ACTIVITY
Reproduce the lines of the listing below word for word, from the line containing "2. **前端功能测试**" through the end of the listing, including both ends.

MATERIAL FOR THIS EXERCISE
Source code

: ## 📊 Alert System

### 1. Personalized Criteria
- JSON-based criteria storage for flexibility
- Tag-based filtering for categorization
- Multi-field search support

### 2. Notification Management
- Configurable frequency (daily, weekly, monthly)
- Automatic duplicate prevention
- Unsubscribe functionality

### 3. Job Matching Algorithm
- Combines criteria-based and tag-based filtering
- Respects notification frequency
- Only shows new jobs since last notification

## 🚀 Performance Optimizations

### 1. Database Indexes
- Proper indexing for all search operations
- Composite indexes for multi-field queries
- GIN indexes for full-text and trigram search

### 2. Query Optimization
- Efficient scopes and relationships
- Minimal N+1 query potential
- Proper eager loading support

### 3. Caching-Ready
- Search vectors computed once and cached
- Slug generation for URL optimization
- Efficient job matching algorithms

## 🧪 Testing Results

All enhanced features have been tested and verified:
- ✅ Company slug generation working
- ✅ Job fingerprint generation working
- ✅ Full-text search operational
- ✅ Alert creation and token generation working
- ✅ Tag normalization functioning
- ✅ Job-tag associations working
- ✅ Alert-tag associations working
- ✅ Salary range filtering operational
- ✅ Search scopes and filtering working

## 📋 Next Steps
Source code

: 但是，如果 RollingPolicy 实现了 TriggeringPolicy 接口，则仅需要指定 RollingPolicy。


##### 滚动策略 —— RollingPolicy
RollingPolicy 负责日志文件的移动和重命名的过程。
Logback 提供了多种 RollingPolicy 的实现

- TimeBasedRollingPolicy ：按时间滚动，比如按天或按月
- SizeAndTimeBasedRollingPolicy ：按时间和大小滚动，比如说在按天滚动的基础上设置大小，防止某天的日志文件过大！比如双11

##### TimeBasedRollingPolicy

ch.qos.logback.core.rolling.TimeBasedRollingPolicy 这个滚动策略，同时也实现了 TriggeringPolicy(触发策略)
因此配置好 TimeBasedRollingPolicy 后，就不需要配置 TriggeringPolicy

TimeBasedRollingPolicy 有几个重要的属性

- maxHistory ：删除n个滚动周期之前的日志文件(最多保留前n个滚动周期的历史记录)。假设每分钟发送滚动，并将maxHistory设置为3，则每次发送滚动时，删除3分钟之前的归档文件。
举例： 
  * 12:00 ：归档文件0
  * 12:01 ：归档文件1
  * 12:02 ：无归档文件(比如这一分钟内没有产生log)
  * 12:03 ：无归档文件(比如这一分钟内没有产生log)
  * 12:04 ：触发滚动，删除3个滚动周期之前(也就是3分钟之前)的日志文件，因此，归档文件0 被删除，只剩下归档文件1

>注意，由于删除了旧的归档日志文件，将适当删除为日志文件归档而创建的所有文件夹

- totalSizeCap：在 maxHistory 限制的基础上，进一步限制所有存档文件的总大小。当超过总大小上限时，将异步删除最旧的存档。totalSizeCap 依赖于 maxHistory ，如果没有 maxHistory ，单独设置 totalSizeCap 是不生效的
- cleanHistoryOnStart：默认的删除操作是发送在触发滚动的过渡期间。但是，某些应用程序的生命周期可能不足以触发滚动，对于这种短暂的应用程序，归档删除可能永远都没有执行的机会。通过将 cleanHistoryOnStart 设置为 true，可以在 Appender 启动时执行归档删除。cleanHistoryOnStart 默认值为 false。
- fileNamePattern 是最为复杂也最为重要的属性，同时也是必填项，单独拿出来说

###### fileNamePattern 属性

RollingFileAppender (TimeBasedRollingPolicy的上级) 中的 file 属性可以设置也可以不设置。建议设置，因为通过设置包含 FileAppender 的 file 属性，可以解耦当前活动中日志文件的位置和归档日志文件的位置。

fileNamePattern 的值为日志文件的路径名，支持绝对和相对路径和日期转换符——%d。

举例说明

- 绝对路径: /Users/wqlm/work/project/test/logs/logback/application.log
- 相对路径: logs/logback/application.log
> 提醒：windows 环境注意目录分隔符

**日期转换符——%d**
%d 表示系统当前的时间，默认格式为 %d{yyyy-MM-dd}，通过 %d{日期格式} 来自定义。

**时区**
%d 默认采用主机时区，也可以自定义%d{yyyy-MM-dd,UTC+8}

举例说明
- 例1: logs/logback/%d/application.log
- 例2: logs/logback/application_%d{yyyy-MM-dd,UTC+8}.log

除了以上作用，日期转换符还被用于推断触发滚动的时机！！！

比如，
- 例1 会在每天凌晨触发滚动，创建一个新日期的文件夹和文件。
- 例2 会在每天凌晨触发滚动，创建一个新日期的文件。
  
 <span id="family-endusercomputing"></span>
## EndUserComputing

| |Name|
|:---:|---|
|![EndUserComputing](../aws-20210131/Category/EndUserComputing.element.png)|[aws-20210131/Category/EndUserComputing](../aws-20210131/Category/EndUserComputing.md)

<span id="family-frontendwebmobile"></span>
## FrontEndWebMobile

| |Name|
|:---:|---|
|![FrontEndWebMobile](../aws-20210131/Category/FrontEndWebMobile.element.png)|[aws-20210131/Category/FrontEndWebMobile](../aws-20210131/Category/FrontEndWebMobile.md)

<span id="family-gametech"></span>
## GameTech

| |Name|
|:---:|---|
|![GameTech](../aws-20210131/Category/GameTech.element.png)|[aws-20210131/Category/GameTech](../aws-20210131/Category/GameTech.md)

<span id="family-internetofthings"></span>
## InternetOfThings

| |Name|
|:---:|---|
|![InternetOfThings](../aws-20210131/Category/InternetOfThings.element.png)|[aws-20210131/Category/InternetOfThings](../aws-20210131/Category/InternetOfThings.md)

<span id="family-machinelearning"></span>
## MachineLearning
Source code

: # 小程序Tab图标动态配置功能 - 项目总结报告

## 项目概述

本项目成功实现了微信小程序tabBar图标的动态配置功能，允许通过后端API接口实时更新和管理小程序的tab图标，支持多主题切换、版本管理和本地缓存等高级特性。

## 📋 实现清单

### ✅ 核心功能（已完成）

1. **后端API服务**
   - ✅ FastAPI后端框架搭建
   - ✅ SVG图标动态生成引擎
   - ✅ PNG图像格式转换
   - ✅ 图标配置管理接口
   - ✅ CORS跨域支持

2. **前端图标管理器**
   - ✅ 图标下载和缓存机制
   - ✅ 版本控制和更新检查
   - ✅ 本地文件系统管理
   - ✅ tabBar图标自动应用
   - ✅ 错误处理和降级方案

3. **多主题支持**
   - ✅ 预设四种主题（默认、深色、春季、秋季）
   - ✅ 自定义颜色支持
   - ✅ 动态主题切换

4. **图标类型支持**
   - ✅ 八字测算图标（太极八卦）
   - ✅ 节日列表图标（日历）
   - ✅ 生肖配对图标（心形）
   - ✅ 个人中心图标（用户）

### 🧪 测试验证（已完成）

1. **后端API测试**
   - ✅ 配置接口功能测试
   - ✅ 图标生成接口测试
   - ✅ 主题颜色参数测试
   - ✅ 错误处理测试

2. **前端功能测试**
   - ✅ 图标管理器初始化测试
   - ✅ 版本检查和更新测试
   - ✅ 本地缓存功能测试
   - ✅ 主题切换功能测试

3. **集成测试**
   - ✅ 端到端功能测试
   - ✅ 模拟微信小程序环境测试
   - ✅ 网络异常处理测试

TASK RESULT
2. **前端功能测试**
   - ✅ 图标管理器初始化测试
   - ✅ 版本检查和更新测试
   - ✅ 本地缓存功能测试
   - ✅ 主题切换功能测试

3. **集成测试**
   - ✅ 端到端功能测试
   - ✅ 模拟微信小程序环境测试
   - ✅ 网络异常处理测试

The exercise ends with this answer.